For the most current guidelines, see the Publication Manual of the American Psychological Association (7th ed.) and our Style and Grammar Guidelines page for the seventh edition.
The running head is a shortened title (no more than 50 characters, including spaces) that appears on every page. Use the automatic functions of your word-processing program to create a header that contains the running head and the page numbers for your paper. The header is located within, not below, the paper’s margin. There is no need to set the header at a specific distance from the top of the page. The words Running head: precede the running head on the title page only.
Set uniform margins of at least 1 in. (2.54 cm) on the top, bottom, left, and right of every page. Use your word-processing software to add a header that will appear at the top of every page that includes the running head and the page number. The header appears within the top margin, not below it.

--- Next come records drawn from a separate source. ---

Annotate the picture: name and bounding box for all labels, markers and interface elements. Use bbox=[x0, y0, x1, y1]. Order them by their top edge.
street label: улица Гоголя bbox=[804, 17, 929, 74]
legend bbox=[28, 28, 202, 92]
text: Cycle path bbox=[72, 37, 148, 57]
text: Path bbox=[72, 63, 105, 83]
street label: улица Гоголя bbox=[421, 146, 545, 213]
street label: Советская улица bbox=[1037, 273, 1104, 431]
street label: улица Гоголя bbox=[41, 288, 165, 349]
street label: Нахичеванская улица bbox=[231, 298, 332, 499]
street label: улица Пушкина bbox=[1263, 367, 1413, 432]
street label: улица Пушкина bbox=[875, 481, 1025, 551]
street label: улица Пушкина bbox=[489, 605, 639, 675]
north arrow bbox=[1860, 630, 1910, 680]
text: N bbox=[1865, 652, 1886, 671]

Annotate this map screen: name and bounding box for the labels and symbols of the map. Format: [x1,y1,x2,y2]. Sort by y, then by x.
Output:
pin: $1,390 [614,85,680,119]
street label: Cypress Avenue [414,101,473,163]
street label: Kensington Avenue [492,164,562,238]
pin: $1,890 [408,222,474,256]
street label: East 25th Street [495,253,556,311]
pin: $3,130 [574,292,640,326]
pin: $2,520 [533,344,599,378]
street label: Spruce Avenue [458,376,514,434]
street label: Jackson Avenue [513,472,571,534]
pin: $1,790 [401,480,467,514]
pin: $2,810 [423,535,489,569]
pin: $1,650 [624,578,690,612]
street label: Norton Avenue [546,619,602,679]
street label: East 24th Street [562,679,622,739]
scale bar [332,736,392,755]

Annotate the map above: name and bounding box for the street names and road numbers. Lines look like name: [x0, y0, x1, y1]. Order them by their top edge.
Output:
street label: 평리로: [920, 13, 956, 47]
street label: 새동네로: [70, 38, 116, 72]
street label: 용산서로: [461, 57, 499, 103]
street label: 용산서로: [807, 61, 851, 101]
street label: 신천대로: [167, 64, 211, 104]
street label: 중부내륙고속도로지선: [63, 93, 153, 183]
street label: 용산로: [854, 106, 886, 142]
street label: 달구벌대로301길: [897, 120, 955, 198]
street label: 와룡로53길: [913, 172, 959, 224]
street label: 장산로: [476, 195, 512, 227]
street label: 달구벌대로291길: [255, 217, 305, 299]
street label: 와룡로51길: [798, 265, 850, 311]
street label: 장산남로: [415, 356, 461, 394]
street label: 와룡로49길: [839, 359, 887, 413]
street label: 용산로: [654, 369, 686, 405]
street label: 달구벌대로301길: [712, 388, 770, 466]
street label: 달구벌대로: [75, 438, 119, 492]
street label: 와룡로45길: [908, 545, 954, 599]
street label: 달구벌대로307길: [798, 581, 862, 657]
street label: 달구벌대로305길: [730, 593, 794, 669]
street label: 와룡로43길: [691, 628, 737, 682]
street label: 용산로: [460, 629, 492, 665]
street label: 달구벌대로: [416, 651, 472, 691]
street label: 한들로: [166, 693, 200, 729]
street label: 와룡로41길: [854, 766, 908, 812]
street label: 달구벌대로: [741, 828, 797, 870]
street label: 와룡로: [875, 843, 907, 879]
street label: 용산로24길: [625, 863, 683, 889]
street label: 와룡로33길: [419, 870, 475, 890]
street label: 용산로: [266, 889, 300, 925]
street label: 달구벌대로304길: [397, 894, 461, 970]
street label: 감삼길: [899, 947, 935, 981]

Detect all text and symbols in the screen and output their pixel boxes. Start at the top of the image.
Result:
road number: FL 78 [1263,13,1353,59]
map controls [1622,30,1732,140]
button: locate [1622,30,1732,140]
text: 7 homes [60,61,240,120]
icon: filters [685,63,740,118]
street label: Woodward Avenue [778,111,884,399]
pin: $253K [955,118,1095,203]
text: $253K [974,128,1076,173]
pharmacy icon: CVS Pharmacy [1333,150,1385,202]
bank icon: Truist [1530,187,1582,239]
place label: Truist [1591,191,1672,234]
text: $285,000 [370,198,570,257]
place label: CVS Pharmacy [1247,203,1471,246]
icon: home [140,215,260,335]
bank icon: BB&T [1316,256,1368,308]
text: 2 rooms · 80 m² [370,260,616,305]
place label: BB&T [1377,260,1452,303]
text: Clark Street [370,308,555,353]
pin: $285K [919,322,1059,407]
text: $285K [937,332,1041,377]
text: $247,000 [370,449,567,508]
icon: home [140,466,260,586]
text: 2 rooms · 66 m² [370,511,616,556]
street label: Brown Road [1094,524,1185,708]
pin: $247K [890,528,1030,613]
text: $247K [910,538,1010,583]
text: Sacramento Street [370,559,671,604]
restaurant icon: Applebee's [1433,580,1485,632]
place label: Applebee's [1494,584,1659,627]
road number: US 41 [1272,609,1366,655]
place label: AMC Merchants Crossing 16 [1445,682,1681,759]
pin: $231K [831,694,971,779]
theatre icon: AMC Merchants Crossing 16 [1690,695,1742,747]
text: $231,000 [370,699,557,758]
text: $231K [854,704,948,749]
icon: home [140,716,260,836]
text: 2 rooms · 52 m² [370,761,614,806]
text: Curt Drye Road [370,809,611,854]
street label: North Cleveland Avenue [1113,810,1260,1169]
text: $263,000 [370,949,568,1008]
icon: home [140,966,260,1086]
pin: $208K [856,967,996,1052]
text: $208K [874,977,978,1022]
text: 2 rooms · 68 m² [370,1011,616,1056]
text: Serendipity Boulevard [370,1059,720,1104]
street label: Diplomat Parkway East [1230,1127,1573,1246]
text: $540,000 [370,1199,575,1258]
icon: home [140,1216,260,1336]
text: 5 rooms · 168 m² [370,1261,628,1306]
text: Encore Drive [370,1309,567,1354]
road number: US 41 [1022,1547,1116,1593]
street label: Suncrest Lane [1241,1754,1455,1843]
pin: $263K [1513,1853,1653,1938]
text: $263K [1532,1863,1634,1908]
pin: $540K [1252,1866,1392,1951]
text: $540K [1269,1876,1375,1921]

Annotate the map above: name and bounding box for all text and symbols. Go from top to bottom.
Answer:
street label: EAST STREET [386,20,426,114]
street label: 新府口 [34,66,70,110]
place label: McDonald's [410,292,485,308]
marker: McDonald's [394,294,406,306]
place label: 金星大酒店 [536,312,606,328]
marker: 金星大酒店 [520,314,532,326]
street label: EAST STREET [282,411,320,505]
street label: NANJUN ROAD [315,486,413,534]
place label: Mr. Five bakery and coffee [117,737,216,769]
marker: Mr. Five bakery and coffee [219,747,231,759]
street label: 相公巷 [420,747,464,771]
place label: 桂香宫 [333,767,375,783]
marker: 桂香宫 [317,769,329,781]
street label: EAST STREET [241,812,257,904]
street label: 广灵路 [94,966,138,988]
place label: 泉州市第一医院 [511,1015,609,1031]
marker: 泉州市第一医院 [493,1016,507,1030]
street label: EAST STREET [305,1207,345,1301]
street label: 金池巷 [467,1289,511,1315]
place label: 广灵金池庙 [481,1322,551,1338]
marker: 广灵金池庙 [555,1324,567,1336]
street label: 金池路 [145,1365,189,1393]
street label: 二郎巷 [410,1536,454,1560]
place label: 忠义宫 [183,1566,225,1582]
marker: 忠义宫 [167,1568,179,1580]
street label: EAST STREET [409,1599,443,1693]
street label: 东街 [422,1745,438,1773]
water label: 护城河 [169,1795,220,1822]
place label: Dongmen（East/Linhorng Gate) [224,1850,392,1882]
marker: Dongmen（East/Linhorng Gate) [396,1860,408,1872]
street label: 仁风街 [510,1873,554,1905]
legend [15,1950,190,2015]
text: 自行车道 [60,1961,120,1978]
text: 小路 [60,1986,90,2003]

There are five levels of headings in APA Style. Proceed through the levels numerically, starting with Level 1, without skipping levels.
The number of headings needed for a paper will vary depending on the paper’s complexity and subject matter. Sections of similar importance have the same level of heading.
Don’t use “Introduction” as your first heading—it’s assumed that the beginning of the paper is the introduction.
Use boldface and/or italics only for headings within the body of your paper (as described for each level of heading in the Publication Manual).
Use regular font formatting (no boldface or italics) for all section titles, such as Abstract, Author Note, Title of Your Paper (on the title page and on the page where the text begins), References, Appendix/Appendices, and Footnotes. These are not headings but labels for these sections.
Lists, such as numbered lists and bulleted lists, may be used in APA Style.
Each item on the list is punctuated at the end by a comma, semicolon, or period, depending on the grammatical structure of the list. Numbers are followed by periods and are not in parentheses.
In running text, a series of items is designated by letters in parentheses: (a) first item, (b) second item, and (c) third item.
Tables can help you present a large amount of material efficiently. Table layout needs to be logical and easy for readers to understand. Here are some guidelines on formatting your table.
Place each table on a separate page at the end of your manuscript, after the reference list.
If font size and style are not specified by the organization for which you are writing (e.g., publisher, university), the suggested font is 12-point Times New Roman.
Margins depend on the size of the table but must be at least 1 in. (2.54 cm).
Tables may use single-spacing or one-and-a-half spacing (p. 229).
Information necessary for understanding the table and definitions of abbreviations used within the table appear in a table note.
Many types of figures can help you present data to the reader, including graphs, charts, maps, drawings, and photographs. A good figure is easy to read with elements large enough to be read easily. Here are some guidelines on creating your figure.
Place each figure on a separate page at the end of your manuscript, after any tables (or after the reference list, if there are no tables).
Place a caption below each figure describing its contents and defining any abbreviations used in the figure.
Table of Contents
Because the Publication Manual provides guidelines for writers submitting manuscripts to scholarly journals, it is silent on the topic of tables of contents. Usually questions about tables of contents come from students or teachers who want the information to complete a class assignment. Style preferences for undergraduate writing can vary by discipline, university, and instructor. Instructors should provide their preferred formatting guidelines if they require tables of contents; if guidelines are not included with the assignment or syllabus, students can request them.
The title page includes five elements: title, running head, author, byline, institutional affiliation, and author note (which includes grant/funding information and a full correspondence address). The title page is numbered page 1.
Instructors who require other information on the title page should supply students with examples of their preferred format.
Use a comma between elements in a series of three or more items.
height, width, and depth
Material quoted directly from another source (i.e., reproduced word for word from works by other authors, your own previously published work, material replicated from a test item, and/or verbatim instructions to participants) must always provide the author, year, and specific page(s) in the text citation (for sources that don’t have page numbers, see the APA Style Blog post on citing a Kindle listed below) and include a complete entry in the reference list.
If the quotation includes fewer than 40 words, incorporate it in text and enclose it with double quotation marks. If the quotation includes more than 40 words, it should be treated as a block quotation, meaning that it is displayed in a freestanding block of text without quotation marks.
If material is paraphrased (i.e., restated in your own words), always provide the author and date in the in-text citation. It is not necessary to include the page number(s) in the citation, but it may be helpful, especially if the source is very long (e.g., a short passage from a whole book).